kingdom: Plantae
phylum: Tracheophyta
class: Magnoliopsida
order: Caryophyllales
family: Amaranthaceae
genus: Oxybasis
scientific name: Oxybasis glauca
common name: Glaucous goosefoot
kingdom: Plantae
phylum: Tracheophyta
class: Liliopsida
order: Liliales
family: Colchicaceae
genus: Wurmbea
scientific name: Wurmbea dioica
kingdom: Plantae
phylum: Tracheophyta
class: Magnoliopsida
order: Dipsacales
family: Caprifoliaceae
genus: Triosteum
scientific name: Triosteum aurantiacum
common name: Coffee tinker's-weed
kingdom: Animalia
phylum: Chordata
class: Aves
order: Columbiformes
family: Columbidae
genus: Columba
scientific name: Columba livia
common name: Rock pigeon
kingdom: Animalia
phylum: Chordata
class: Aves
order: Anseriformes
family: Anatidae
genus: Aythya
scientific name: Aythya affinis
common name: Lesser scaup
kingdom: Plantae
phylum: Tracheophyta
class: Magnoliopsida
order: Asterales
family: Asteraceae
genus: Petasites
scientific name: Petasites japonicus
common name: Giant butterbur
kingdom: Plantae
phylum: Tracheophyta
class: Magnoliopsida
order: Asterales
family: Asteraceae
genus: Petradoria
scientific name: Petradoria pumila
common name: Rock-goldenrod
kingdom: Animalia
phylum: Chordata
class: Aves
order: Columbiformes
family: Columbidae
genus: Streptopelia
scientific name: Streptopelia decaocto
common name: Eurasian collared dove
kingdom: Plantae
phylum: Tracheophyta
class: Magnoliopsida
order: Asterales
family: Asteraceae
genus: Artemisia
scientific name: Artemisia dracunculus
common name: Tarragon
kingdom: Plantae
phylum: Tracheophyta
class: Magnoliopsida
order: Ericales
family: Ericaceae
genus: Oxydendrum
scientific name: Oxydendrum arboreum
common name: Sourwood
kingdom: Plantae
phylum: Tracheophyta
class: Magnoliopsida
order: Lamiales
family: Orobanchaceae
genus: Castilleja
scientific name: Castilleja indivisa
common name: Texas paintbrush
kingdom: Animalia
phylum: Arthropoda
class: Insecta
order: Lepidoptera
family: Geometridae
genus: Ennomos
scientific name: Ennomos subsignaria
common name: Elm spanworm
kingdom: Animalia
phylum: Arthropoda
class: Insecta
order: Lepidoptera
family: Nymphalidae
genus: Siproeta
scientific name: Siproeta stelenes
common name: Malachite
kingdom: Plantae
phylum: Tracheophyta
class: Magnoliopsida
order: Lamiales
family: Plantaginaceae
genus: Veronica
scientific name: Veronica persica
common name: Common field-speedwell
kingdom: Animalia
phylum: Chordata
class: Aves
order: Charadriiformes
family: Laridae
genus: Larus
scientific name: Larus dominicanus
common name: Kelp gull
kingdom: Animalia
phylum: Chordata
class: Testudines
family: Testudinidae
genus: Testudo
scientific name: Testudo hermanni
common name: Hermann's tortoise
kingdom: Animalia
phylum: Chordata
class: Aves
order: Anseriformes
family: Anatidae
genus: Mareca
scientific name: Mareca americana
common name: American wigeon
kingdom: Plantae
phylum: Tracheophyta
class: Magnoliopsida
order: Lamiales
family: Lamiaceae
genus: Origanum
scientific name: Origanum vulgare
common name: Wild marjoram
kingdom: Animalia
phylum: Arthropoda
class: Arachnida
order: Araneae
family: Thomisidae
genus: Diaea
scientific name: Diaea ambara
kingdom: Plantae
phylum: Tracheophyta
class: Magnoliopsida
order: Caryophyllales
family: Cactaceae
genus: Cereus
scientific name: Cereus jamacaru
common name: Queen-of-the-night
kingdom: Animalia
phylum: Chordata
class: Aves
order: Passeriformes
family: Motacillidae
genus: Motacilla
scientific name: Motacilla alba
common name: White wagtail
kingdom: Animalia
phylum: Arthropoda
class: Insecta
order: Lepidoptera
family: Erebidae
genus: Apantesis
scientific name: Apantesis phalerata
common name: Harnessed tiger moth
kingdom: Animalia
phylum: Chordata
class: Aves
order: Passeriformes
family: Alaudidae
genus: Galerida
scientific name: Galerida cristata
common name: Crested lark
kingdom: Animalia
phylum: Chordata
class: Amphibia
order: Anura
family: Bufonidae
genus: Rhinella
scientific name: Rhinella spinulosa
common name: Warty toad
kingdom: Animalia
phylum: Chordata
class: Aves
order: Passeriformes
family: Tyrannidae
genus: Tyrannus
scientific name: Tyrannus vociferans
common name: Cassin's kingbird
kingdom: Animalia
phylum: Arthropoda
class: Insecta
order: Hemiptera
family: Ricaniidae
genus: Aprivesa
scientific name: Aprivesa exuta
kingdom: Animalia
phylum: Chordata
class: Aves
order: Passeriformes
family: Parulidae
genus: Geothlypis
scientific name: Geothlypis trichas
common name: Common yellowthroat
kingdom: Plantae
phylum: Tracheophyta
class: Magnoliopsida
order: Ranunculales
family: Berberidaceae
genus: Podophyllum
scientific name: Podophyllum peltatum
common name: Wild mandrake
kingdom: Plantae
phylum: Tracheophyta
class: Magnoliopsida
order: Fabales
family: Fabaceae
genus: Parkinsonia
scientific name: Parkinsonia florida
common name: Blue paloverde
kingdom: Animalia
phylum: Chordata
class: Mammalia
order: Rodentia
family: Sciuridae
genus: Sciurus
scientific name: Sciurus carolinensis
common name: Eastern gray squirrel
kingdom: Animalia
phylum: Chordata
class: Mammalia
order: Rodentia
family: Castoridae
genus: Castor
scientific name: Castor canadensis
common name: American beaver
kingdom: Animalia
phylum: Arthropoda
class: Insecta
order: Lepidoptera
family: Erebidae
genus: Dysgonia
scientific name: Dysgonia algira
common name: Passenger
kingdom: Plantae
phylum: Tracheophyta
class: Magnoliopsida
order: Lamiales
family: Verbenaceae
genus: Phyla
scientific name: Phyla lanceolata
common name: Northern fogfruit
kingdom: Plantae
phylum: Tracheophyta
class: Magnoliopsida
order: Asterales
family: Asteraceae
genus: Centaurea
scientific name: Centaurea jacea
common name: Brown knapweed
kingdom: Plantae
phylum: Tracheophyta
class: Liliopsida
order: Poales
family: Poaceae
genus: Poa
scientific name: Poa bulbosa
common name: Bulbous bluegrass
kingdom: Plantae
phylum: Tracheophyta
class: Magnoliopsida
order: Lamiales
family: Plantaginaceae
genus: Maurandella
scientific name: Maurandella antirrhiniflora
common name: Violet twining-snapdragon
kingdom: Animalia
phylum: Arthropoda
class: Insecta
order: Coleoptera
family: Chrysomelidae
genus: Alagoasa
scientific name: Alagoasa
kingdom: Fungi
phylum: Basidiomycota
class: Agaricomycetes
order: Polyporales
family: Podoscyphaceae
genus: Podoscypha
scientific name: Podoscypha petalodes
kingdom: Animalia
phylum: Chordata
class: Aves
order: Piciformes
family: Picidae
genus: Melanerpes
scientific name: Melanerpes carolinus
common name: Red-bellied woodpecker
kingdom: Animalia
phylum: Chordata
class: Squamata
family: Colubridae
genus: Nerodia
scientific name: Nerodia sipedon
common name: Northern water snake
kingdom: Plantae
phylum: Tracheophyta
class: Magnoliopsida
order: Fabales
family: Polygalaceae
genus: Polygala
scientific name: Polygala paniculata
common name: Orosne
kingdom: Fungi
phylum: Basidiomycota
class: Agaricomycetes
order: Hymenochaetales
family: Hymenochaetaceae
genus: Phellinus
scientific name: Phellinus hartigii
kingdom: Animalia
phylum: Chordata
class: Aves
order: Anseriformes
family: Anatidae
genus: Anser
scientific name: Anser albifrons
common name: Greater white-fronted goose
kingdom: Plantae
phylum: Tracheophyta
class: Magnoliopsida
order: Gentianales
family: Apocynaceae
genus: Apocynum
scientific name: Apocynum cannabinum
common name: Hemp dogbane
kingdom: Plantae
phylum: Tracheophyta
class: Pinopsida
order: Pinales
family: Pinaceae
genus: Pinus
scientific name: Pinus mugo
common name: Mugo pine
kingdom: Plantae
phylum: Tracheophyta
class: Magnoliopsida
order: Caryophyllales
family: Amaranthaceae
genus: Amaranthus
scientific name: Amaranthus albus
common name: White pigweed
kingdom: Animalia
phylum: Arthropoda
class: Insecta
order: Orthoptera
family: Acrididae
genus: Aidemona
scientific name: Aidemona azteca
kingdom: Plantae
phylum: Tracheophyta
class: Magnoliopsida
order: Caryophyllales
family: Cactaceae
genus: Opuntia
________
[WHAT TO WORK ON]
Copy word for word the stretch of the items above from the first line through the line that contains "genus: Siproeta".

[REPLY TO THE TASK]
kingdom: Plantae
phylum: Tracheophyta
class: Magnoliopsida
order: Caryophyllales
family: Amaranthaceae
genus: Oxybasis
scientific name: Oxybasis glauca
common name: Glaucous goosefoot
kingdom: Plantae
phylum: Tracheophyta
class: Liliopsida
order: Liliales
family: Colchicaceae
genus: Wurmbea
scientific name: Wurmbea dioica
kingdom: Plantae
phylum: Tracheophyta
class: Magnoliopsida
order: Dipsacales
family: Caprifoliaceae
genus: Triosteum
scientific name: Triosteum aurantiacum
common name: Coffee tinker's-weed
kingdom: Animalia
phylum: Chordata
class: Aves
order: Columbiformes
family: Columbidae
genus: Columba
scientific name: Columba livia
common name: Rock pigeon
kingdom: Animalia
phylum: Chordata
class: Aves
order: Anseriformes
family: Anatidae
genus: Aythya
scientific name: Aythya affinis
common name: Lesser scaup
kingdom: Plantae
phylum: Tracheophyta
class: Magnoliopsida
order: Asterales
family: Asteraceae
genus: Petasites
scientific name: Petasites japonicus
common name: Giant butterbur
kingdom: Plantae
phylum: Tracheophyta
class: Magnoliopsida
order: Asterales
family: Asteraceae
genus: Petradoria
scientific name: Petradoria pumila
common name: Rock-goldenrod
kingdom: Animalia
phylum: Chordata
class: Aves
order: Columbiformes
family: Columbidae
genus: Streptopelia
scientific name: Streptopelia decaocto
common name: Eurasian collared dove
kingdom: Plantae
phylum: Tracheophyta
class: Magnoliopsida
order: Asterales
family: Asteraceae
genus: Artemisia
scientific name: Artemisia dracunculus
common name: Tarragon
kingdom: Plantae
phylum: Tracheophyta
class: Magnoliopsida
order: Ericales
family: Ericaceae
genus: Oxydendrum
scientific name: Oxydendrum arboreum
common name: Sourwood
kingdom: Plantae
phylum: Tracheophyta
class: Magnoliopsida
order: Lamiales
family: Orobanchaceae
genus: Castilleja
scientific name: Castilleja indivisa
common name: Texas paintbrush
kingdom: Animalia
phylum: Arthropoda
class: Insecta
order: Lepidoptera
family: Geometridae
genus: Ennomos
scientific name: Ennomos subsignaria
common name: Elm spanworm
kingdom: Animalia
phylum: Arthropoda
class: Insecta
order: Lepidoptera
family: Nymphalidae
genus: Siproeta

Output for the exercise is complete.